== Data in this exercise

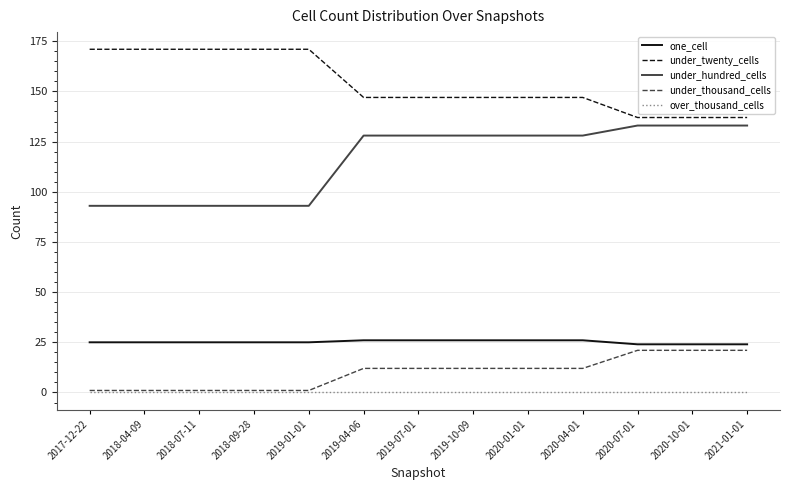

True or false: under_thousand_cells and under_twenty_cells cross at least once.

False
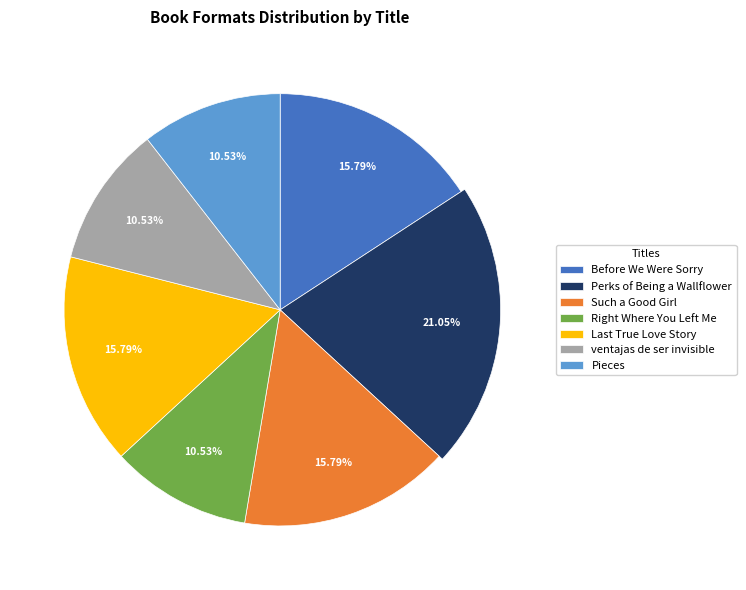

Which category has the biggest portion of the pie?

Perks of Being a Wallflower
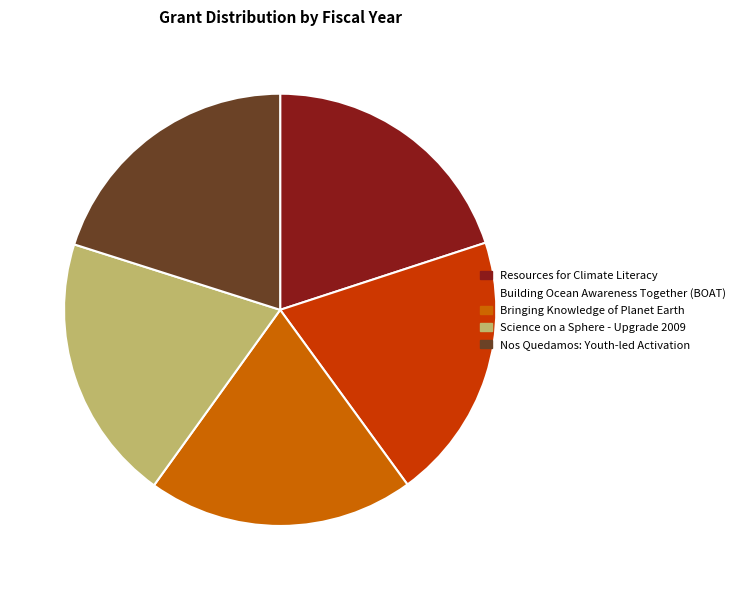

Does Resources for Climate Literacy represent more than half of the total?

No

====

[Problem to work on]:
Please write out the lines again, starting at the line that contains "Which category has" and ending with the last line, with "portion" replaced by "share" and nothing else changed. Leave the pictures out.

[Finished exercise]:
Which category has the biggest share of the pie?

Perks of Being a Wallflower

Does Resources for Climate Literacy represent more than half of the total?

No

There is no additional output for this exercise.